Right before the first of the year, I change over from my appointment book from the old year to a nice, clean new one. I found a model that works for me, years ago, and in it, I put every relevant scrap of paper, appointment, reminder, business card, and as a result, my appointment book is hugely fat and held together with a big, fat, rubber band. My whole life is in that book! And year end is a great time to weed through all the scraps of paper and toss out those that I no longer want. And I just went through that process again, and got rid of lots of stuff….and also found some reminders from the past, notably two letters to myself that shook me a little.
One letter was six years old, and it reminded myself of what I wanted in a relationship at the time, and what was absolutely unacceptable to me. It was a reminder of what kid of relationship NOT to get into and that I didn’t want based on some bad experiences in the past. And what was upsetting about that letter was that I realized that a relationship I got into shortly after I wrote that letter to myself, was exactly the kind of relationship I’d been determined to avoid. Wow! How did that happen? It kind of shook me up to realize how far off the mark I’d been and that I’d fallen into the same traps again. I read that letter carefully again, and tucked it back into my appointment book as a reminder for the future. I’ll try and keep it in mind.

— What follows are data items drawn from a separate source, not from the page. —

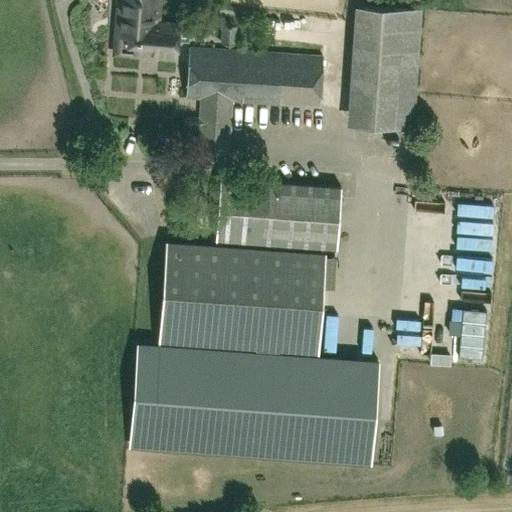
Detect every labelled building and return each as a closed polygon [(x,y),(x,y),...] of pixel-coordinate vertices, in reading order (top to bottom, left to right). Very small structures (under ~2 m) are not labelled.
[(84,0),(84,15),(102,15),(102,0),(84,0)] [(132,53),(176,56),(178,22),(157,21),(158,7),(152,7),(152,0),(117,0),(117,5),(122,6),(121,20),(116,19),(115,34),(133,35),(132,53)] [(220,42),(234,43),(236,25),(222,23),(220,42)] [(321,55),(189,47),(185,96),(200,97),(199,115),(185,115),(185,125),(198,126),(197,149),(227,151),(231,99),(318,105),(321,55)] [(354,111),(385,112),(387,50),(356,49),(354,111)] [(215,238),(336,247),(340,185),(219,176),(215,238)] [(324,251),(165,239),(157,339),(316,351),(324,251)] [(474,310),(467,323),(478,328),(485,316),(474,310)] [(369,460),(376,359),(137,341),(130,442),(369,460)] [(476,407),(478,377),(466,376),(464,406),(476,407)]
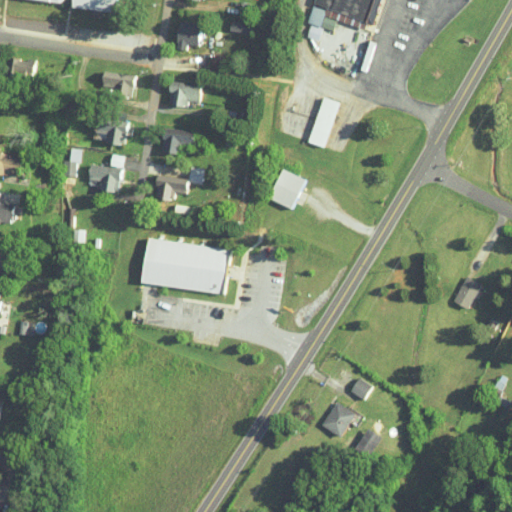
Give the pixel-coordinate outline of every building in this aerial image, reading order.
[(74,0),(74,6),(119,11),(120,0),(74,0)] [(316,0),(315,4),(369,21),(376,0),(316,0)] [(176,49),(185,49),(186,44),(198,45),(199,22),(177,22),(176,49)] [(249,23),(230,22),(229,31),(249,33),(249,23)] [(34,75),(34,58),(9,57),(9,74),(34,75)] [(134,75),(103,70),(100,88),(131,93),(134,75)] [(187,100),(199,101),(200,90),(170,86),(168,105),(186,107),(187,100)] [(325,96),(309,141),(326,146),(341,102),(325,96)] [(104,143),(124,145),(126,125),(98,122),(97,132),(105,133),(104,143)] [(164,132),(194,136),(195,130),(164,126),(164,132)] [(181,145),(192,147),(193,138),(164,133),(161,151),(179,154),(181,145)] [(61,175),(76,176),(78,148),(69,148),(68,160),(62,160),(61,175)] [(0,174),(19,175),(19,154),(0,153),(0,174)] [(99,181),(98,189),(117,192),(123,156),(110,153),(108,166),(90,164),(88,180),(99,181)] [(203,168),(189,166),(187,177),(157,173),(154,198),(173,200),(173,192),(185,193),(187,182),(201,183),(203,168)] [(284,168),(270,197),(292,208),(307,179),(284,168)] [(16,204),(0,202),(0,222),(14,224),(16,204)] [(150,237),(143,282),(225,293),(231,248),(150,237)] [(8,253),(0,250),(0,265),(4,266),(8,253)] [(480,283),(464,276),(452,301),(468,308),(480,283)] [(350,392),(365,399),(372,383),(357,377),(350,392)] [(340,437),(355,413),(335,401),(320,425),(340,437)] [(373,457),(385,440),(368,428),(356,444),(373,457)]
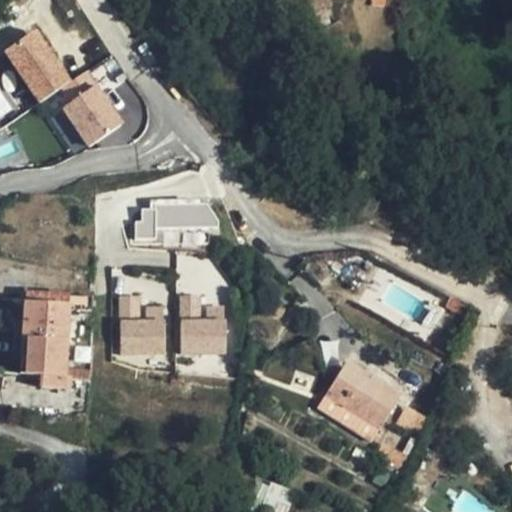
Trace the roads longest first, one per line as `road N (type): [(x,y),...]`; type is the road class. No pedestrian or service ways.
road 1 (residential): [(183,122),(251,217),(275,236),(355,242),(511,313)]
road 2 (residential): [(183,122),(140,156),(0,191)]
road 3 (residential): [(0,424),(60,445),(68,467),(56,489),(14,511)]
road 4 (residential): [(97,0),(183,122)]
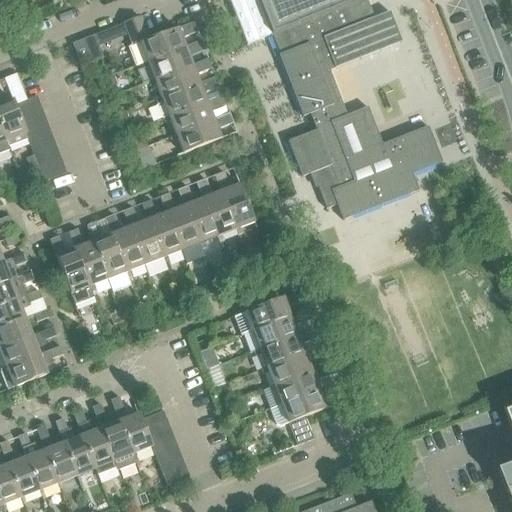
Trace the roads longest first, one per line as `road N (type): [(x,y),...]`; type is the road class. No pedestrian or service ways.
road 1 (residential): [(99,212),(34,44)]
road 2 (residential): [(156,360),(0,420)]
road 3 (residential): [(156,360),(216,508)]
road 4 (residential): [(216,508),(361,447)]
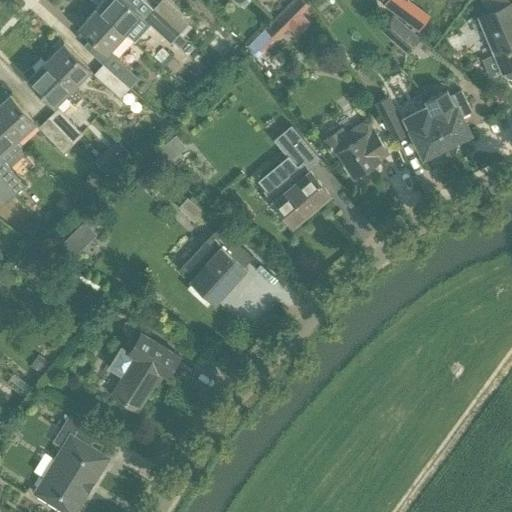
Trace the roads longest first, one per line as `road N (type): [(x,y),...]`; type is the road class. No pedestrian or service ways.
road 1 (tertiary): [(153,511),(283,336),(397,240),(511,175)]
road 2 (track): [(511,359),(401,511)]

The second letter I found listed all my goals for self improvement and what I wanted for myself. It was headed ‘goals of 2004’. One of them was ‘have more fun. Take more time off to relax and play’, um…uh…oops. I’ve been working harder than ever in recent years, with growing kids with bigger needs, and the economy what it is, and being alone much of the time, all I do is work. ‘Be more adventuresome, travel more’—-all my travelling is between the 2 cities where I live, from one typewriter to the other, and I haven’t been ‘adventuresome’ at all. Get more sleep. Oops. I blew that too. I stay up later than ever, working. Eat better. Uh oh. I blew that too. When I’m alone, which I usually am, I seem to munch on whatever is around. I hate making myself a proper meal when I’m dining alone. ‘See more of my friends’. Nope on that one too. I spend time with my kids when I can and work the rest of the time. The only one I actually managed was ‘set better boundaries with people who try to take advantage of me’. I think I actually have done that, or maybe I’m just getting crankier with age. But I feel like the goals I set for myself for 2004 are still outstanding, and I’m going to have to work on this, hopefully this year.
I think it’s a good thing to set goals from time to time, to remind ourselves of how we want to live and what we want to do, and not do. It looks like I’ve got work to do, and years to catch up on. The goals I set for 2004 are still viable for this year. So I put that letter back in my appointment book too! I have some serious goal-meeting to do! Happy New Year!